What is root mean square error RMSE and MSE
In machine learning and more specifically in supervised learning, it is important to have a metric that indicates the error that our model has. There are different metrics that give us an idea of how good or bad our prediction model is.
One of them is the MSE (Mean Squared Error) or the RMSE (Root Mean Squared Error). The second differs from the first in that the square root is used to obtain the units of the problem instead of having them squared.
RMSE concept
The calculation of MSE or RMSE consists of comparing the actual values with those predicted by the model. This comparison is made through the Euclidean distance of both values.
In the following image we can see a linear regression (blue line) and the actual data points (yellow color). For each point we see a red line that connects with the model point, in this case with the linear regression line. The red line represents the Euclidean distance between both points. This is calculated by operating the norm on the difference of the values.
This error metric is more sensitive to outliers since we are using a power. Other measures less sensitive to outliers are, for example, the MAE or Mean Absolute Error in which the absolute value is taken without squaring it.
MSE as a cost function
During the training of the machine learning model in supervised learning, in each iteration an error function is calculated that is then minimized through optimization algorithms with the aim of reducing the error and improving the result with each iteration.
There are multiple error functions (also known as cost functions). One of them is the MSE or Mean Square Error.
This function has the shape of a parabola so it only has a global minimum. This feature makes it ideal for minimization algorithms as they will more easily find the global value that minimizes the error without getting trapped in other local minima.
Why use MSE instead of RMSE
The RMSE is more intuitive than the MSE, but at a computational level it is more expensive. In supervised learning such as neural network architectures, the error has to be calculated in each iteration. For this reason, since RMSE is more expensive, it is preferable to use MSE as a cost function.
Another reason is that the gradient descent optimization algorithm has better performance over MSE than over RMSE.
Differences between MAE and RMSE
As we have seen, MAE is an error metric very similar to MSE or RMSE. MAE is more robust than RMSE and therefore does not give as much importance to outliers. Otherwise, RMSE, by raising the absolute value of the difference to the square, gives more importance to the outliers.
RMSE and MSE are differentiable functions so they can be used in optimization problems. Furthermore, at each point the gradient is different, that is, the first derivative with respect to the error function varies point by point. This does not happen in the case of the MAE function where the gradient is the same at each point, except at zero where it is not differentiable. The derived function is not continuous throughout the domain.

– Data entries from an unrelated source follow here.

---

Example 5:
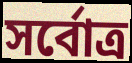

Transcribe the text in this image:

সর্বোত্র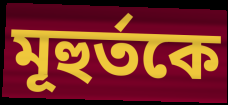
মূহুর্তকেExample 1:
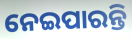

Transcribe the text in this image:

ନେଇପାରନ୍ତି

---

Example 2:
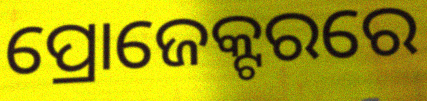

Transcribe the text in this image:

ପ୍ରୋଜେକ୍ଟରରେ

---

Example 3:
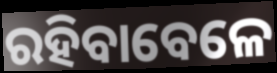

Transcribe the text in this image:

ରହିବାବେଳେ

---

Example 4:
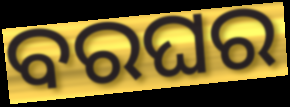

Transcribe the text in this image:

ବରଘର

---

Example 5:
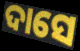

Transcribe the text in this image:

ଦାସେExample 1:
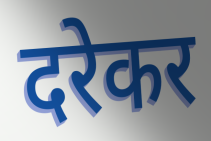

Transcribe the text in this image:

दरेकर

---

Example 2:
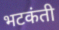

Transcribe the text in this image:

भटकंती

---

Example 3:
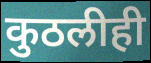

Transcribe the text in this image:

कुठलीही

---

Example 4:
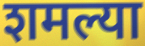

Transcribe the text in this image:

शमल्या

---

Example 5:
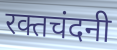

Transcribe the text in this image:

रक्तचंदनी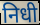
निधी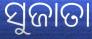
ସୁଜାତା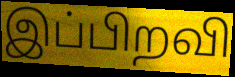
இப்பிறவி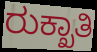
ರುಕ್ಖಾತಿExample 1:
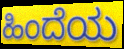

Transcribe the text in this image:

ಹಿಂದೆಯ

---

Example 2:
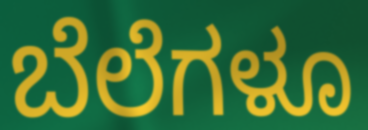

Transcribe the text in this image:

ಬೆಲೆಗಳೂ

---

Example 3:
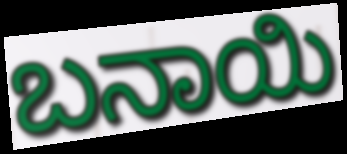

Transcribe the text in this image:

ಬನಾಯಿ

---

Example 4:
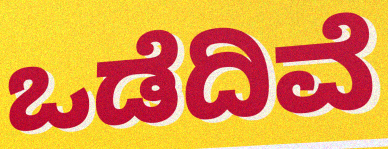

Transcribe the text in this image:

ಒಡೆದಿವೆ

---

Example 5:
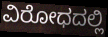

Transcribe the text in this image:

ವಿರೋಧದಲ್ಲಿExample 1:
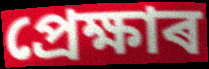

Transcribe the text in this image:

প্ৰেক্ষাৰ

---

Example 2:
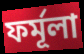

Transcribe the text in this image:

ফৰ্মূলা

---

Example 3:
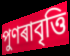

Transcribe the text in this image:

পুণৰাবৃত্তি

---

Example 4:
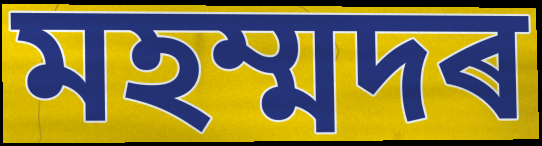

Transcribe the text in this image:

মহম্মদৰ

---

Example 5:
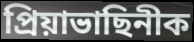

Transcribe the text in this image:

প্ৰিয়াভাছিনীক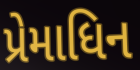
પ્રેમાધિન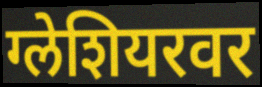
ग्लेशियरवर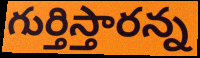
గుర్తిస్తారన్న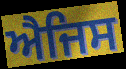
ਐਜਿਸ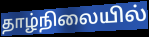
தாழ்நிலையில்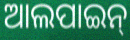
ଆଲପାଇନ୍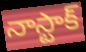
నాస్టాక్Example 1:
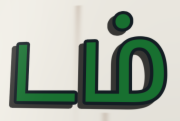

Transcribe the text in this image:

டம்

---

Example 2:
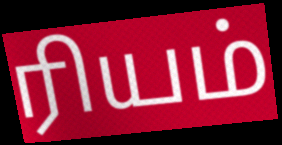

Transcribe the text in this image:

ரியம்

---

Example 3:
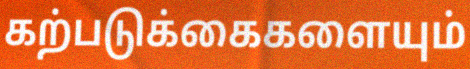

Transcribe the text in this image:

கற்படுக்கைகளையும்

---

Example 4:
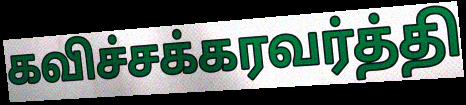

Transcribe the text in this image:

கவிச்சக்கரவர்த்தி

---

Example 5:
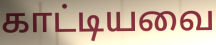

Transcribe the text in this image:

காட்டியவைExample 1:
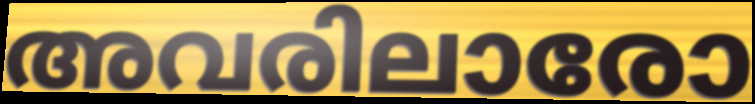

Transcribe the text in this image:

അവരിലാരോ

This can cause problems when training the model, especially when we use neural networks.
Other cost function options
In some problems it is possible that neither RMSE, MSE or MAE will help us. In this case we will have to look for alternatives. One of them is the loss function known as the Huber function.
It is a piecewise function that is robust to outliers and is differentiable to 0 unlike MAE.
The Huber function has an adjustable delta parameter that has to be tuned depending on the problem of interest.
Another alternative to traditional cost functions is the Log-Cosh function. This is similar to the mean square error with the difference that it is softer, making it less sensitive to outliers.
Furthermore, the function is doubly differentiable unlike the Huber function which is only differentiable once.
As it has a double derivative, the Log-Cosh function can be used by second-order optimization methods, such as the Newton-Raphson method, used in optimization techniques. gradient boosting like XGBoost.